Di sisi lain, Ketut bercerita bahwa dirinya tidak terlalu mengenal warga yang tinggal di lingkungan indekos itu karena kerap pulang malam.
"Di sana cuma numpang tidur aja. Saya dijadikan Ketua PJI karena paling senior. Ketua Persatuan Jaksa Indekos. Hahahahaha. itu cuma kelakar," kelakar Ketut.
Rumah kos milik Rafael jadi sorotan karena masih ada penghuninya. Padahal, aset itu sudah disita KPK.
Salah satu akun yang menyoroti hal itu adalah akun Twitter @logikapolitikid.
KPK lantas menyebut bakal memeriksa rumah milik Rafael di Simprug, Jakarta Selatan yang disebut masih digunakan setelah disita.
"Kita akan cek ya. Kalau ada informasi itu nanti kirimkan informasi ke kita. Tolong diinformasikan ke kita, nanti kita akan cek," ujar Plt Deputi Penindakan dan Eksekusi KPK Asep Guntur Rahayu saat dijumpai di kantornya, Jakarta, Senin (5/6).

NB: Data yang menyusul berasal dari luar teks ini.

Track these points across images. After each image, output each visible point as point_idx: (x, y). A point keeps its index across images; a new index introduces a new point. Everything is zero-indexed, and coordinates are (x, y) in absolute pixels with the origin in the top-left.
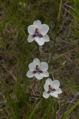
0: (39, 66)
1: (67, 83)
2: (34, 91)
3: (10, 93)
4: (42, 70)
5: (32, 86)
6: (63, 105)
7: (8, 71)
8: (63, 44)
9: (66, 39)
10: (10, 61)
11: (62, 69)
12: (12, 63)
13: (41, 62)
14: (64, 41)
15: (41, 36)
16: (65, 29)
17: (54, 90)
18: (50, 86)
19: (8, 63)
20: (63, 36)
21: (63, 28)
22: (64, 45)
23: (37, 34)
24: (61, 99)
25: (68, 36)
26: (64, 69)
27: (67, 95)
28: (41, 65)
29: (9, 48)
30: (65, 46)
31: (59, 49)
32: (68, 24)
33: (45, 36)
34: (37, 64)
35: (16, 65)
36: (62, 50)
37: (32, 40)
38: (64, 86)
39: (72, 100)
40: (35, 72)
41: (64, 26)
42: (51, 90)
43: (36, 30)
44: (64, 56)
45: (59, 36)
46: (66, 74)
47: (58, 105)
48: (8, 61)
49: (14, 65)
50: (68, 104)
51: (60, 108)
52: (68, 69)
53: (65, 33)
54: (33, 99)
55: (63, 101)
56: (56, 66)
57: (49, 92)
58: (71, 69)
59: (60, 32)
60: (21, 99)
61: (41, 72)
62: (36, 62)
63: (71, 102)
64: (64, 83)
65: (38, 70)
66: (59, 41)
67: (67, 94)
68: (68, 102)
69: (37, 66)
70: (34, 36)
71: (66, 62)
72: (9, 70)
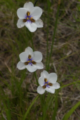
0: (32, 56)
1: (72, 77)
2: (33, 85)
3: (3, 87)
4: (36, 61)
5: (30, 79)
6: (66, 102)
7: (2, 62)
8: (68, 30)
9: (71, 25)
10: (6, 50)
11: (66, 60)
12: (8, 53)
13: (34, 51)
14: (69, 27)
15: (33, 21)
16: (70, 14)
17: (51, 85)
18: (45, 80)
19: (3, 53)
20: (68, 22)
21: (68, 12)
22: (69, 32)
23: (28, 18)
24: (65, 96)
25: (74, 21)
26: (69, 60)
27: (72, 91)
28: (34, 55)
29: (5, 35)
30: (70, 34)
31: (63, 37)
32: (74, 7)
33: (38, 20)
34: (30, 54)
35: (12, 55)
36: (66, 37)
37: (22, 26)
38: (68, 80)
39: (77, 96)
40: (26, 63)
41: (70, 10)
42: (47, 84)
43: (27, 14)
44: (69, 45)
45: (64, 21)
46: (71, 66)
47: (61, 103)
48: (3, 50)
49: (10, 55)
50: (72, 102)
51: (62, 106)
52: (73, 60)
53: (71, 18)
54: (31, 95)
55: (66, 97)
56: (59, 57)
57: (44, 87)
58: (77, 60)
59: (65, 17)
60: (16, 95)
61: (34, 63)
62: (28, 51)
63: (76, 99)
64: (68, 77)
65: (30, 61)
66: (64, 27)
67: (72, 89)
68: (72, 99)
69: (30, 56)
70: (25, 21)
71: (70, 52)
72: (3, 60)
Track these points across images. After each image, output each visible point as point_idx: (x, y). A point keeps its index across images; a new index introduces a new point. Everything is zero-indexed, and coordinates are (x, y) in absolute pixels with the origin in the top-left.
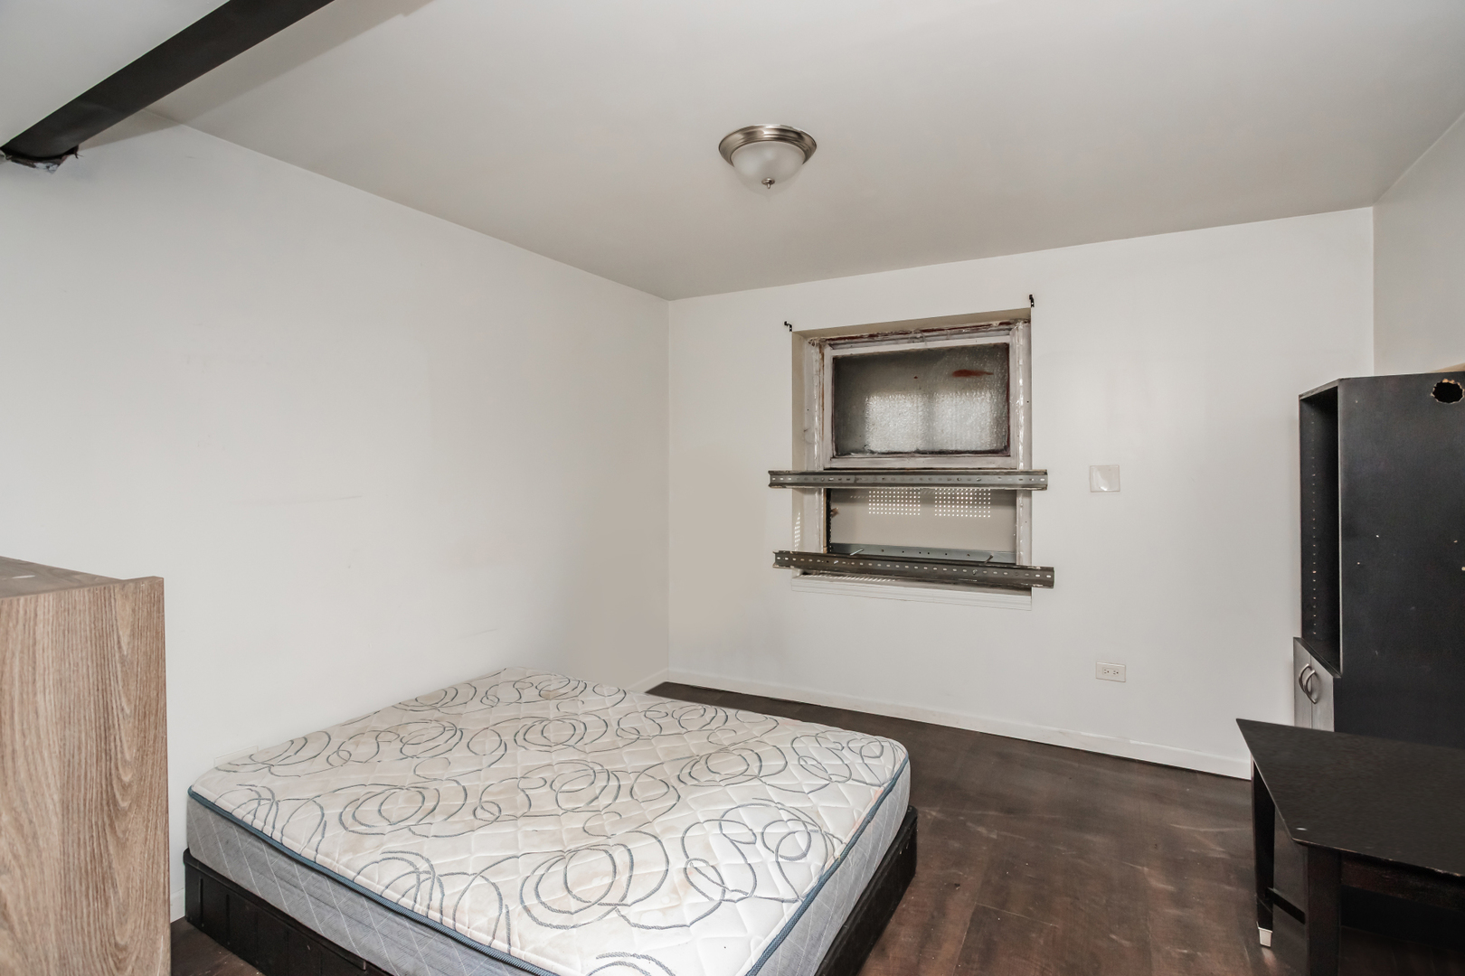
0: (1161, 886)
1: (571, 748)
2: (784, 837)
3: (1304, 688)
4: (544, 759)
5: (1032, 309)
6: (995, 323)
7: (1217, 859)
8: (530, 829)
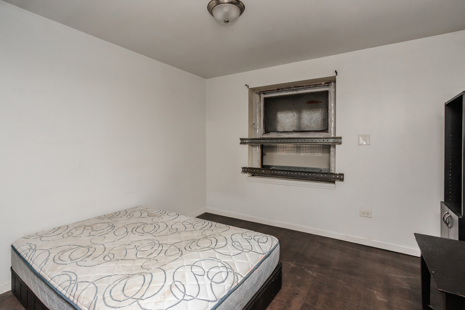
0: (382, 299)
1: (151, 234)
2: (217, 274)
3: (446, 222)
4: (140, 238)
5: (337, 76)
6: (323, 83)
7: (406, 289)
8: (121, 265)
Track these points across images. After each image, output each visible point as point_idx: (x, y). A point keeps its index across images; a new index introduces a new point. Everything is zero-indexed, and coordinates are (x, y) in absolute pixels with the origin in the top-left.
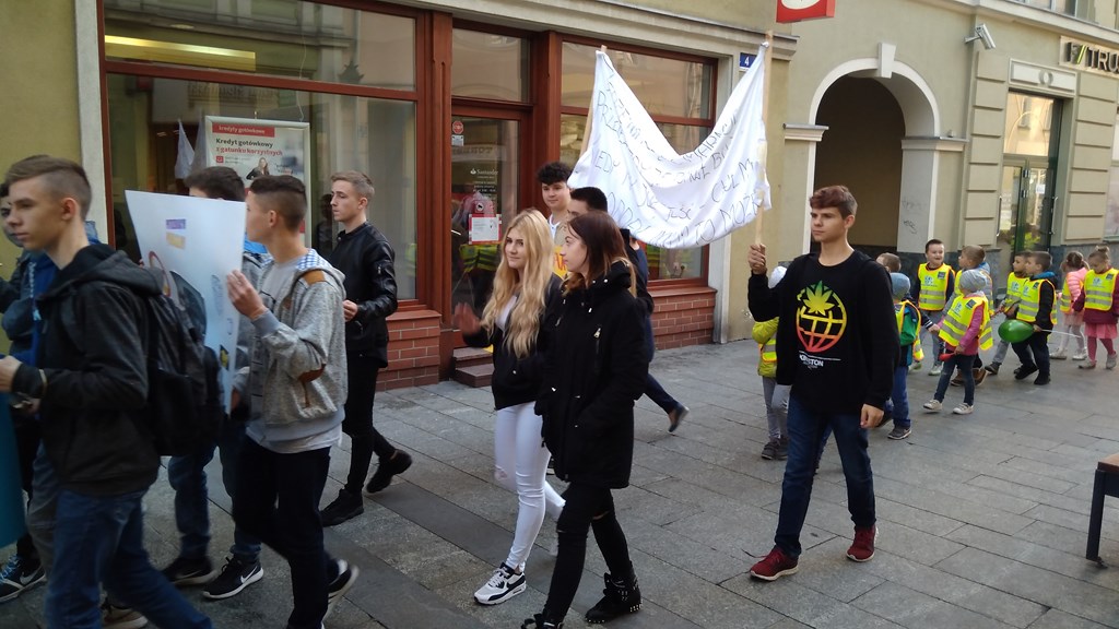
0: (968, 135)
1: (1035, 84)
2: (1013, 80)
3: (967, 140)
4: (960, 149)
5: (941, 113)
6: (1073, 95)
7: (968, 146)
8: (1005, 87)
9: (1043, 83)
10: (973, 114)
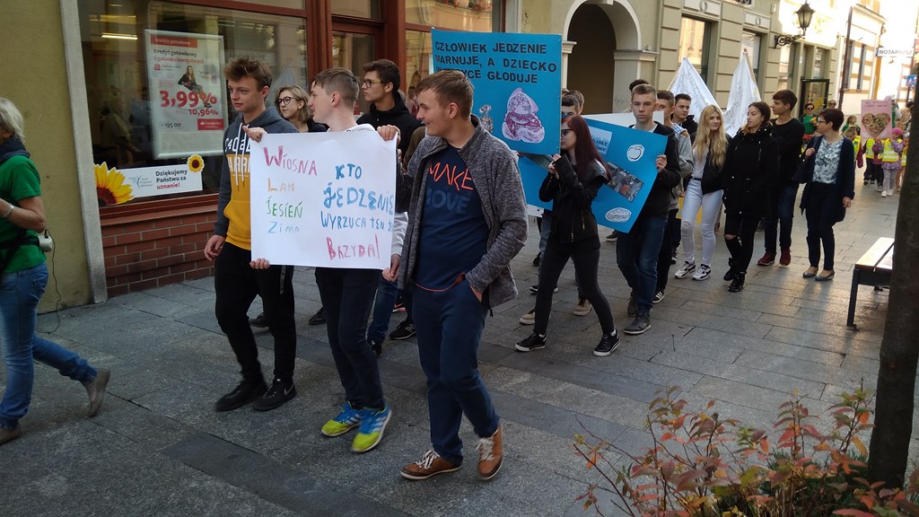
0: (658, 49)
1: (697, 11)
2: (685, 8)
3: (658, 53)
4: (653, 60)
5: (642, 33)
6: (718, 19)
7: (658, 57)
8: (679, 13)
9: (701, 10)
10: (661, 32)
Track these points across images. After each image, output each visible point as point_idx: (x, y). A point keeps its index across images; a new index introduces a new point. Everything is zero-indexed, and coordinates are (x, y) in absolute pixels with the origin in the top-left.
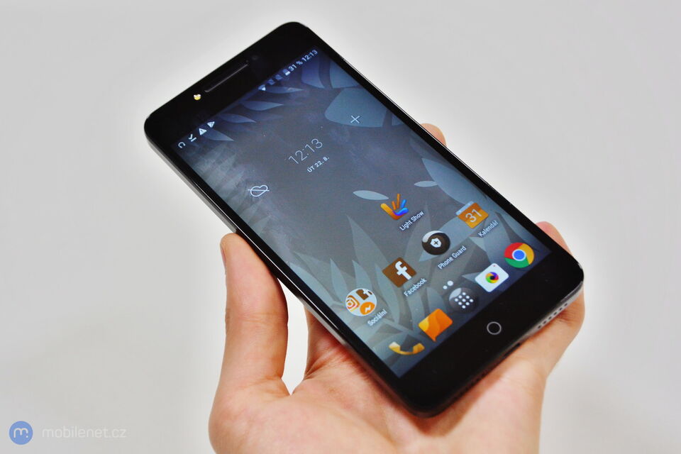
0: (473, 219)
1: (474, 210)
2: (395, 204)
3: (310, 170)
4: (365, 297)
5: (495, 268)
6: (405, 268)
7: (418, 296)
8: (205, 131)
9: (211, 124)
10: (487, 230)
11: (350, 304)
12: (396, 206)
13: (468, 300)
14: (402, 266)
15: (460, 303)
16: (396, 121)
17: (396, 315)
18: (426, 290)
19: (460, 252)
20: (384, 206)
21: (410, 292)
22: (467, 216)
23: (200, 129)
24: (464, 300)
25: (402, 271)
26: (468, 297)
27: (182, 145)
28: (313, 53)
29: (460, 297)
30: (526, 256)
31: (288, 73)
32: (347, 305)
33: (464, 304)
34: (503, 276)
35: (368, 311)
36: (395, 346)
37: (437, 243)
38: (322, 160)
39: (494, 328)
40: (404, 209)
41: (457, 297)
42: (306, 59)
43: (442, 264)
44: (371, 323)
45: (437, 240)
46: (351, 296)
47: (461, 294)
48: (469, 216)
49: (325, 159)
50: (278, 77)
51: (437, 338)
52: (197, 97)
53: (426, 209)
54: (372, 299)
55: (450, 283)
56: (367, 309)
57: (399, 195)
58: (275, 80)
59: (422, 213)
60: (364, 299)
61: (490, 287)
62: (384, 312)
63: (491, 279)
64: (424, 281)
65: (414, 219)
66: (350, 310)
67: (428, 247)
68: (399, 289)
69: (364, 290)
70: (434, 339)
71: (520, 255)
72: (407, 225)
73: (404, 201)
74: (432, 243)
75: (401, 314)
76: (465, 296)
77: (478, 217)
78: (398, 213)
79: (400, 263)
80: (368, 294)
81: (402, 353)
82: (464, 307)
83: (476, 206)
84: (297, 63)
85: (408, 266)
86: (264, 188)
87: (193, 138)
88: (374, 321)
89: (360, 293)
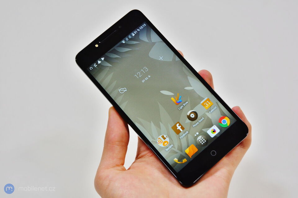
0: (207, 105)
1: (207, 101)
2: (177, 97)
3: (143, 81)
4: (165, 138)
5: (215, 127)
6: (180, 126)
7: (185, 139)
8: (100, 62)
9: (103, 59)
10: (213, 110)
11: (159, 141)
12: (177, 98)
13: (204, 141)
14: (179, 125)
15: (201, 142)
16: (177, 59)
17: (176, 146)
18: (188, 136)
19: (202, 120)
20: (172, 99)
21: (182, 137)
22: (205, 104)
23: (98, 61)
24: (202, 141)
25: (179, 128)
26: (204, 140)
27: (91, 68)
28: (144, 25)
29: (201, 139)
30: (227, 122)
31: (134, 35)
32: (158, 142)
33: (202, 142)
34: (218, 131)
35: (166, 145)
36: (176, 160)
37: (193, 116)
38: (148, 77)
39: (213, 153)
40: (180, 100)
41: (200, 140)
42: (141, 28)
43: (194, 125)
44: (167, 150)
45: (193, 114)
46: (159, 138)
47: (201, 138)
48: (206, 104)
49: (149, 76)
50: (130, 37)
51: (192, 156)
52: (97, 46)
53: (189, 100)
54: (167, 139)
55: (197, 133)
56: (166, 144)
57: (178, 94)
58: (128, 38)
59: (187, 102)
60: (164, 139)
61: (212, 135)
62: (172, 145)
63: (213, 132)
64: (187, 132)
65: (184, 105)
66: (159, 144)
67: (189, 117)
68: (178, 135)
69: (164, 135)
70: (191, 157)
71: (225, 122)
72: (181, 108)
73: (180, 97)
74: (191, 116)
75: (178, 145)
76: (203, 139)
77: (209, 104)
78: (178, 102)
79: (178, 124)
80: (166, 137)
81: (179, 162)
82: (202, 144)
83: (208, 100)
84: (138, 30)
85: (181, 126)
86: (125, 89)
87: (96, 65)
88: (168, 149)
89: (163, 137)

Selain itu, Asep juga menyoroti sejumlah barang Rafel Alun yang juga berada dalam aset yang disita KPK.
"Dalam penyitaan itu, di dalamnya kan juga ada barang-barang. Kita tidak memperbolehkan itu karena ditakutkan barang-barang itu juga hilang. Ketika disita nanti misalnya ada lukisan, itu kan sebagian dari tindak pidana korupsi, dibeli dari hasil korupsi," jelas Asep.
Lebih lanjut, dia mengungkap alasan aset indekos milik Rafael di Jakarta Barat belum dipasang plang disita KPK.
Indekos itu juga disebut masih beroperasi hingga saat ini. Hal itu, kata dia, karena masih ada penyewa yang belum habis masa kontraknya.
Di sisi lain, KPK mesti bergerak cepat mengumpulkan dan menyita aset tersangka tindak pidana pencucian uang (TPPU). Setelah terkumpul, Asep menjelaskan KPK baru bakal memasang plang disita KPK.
"Waktu itu kita ke sana memang ada yang tinggal ke sana. Dan itu dia ngontrak satu bulan atau dua bulan. Jadi dia biarkan dulu dia menghabiskan itu, tapi tidak bisa diperpanjang. Jadi memang ada. Karena kita juga kan dia itu mengontrak sebelum tahu itu hasil dari korupsi. Jadi kita harus menghargai kontrak yang mereka lakukan," tutur Asep.
"Kalau misalnya datang ke sana dan langsung 'eh pak, keluar pak' tidak manusiawi, perlu perlu diberi kesempatan mereka mencari kontrakan yang baru," imbuhnya.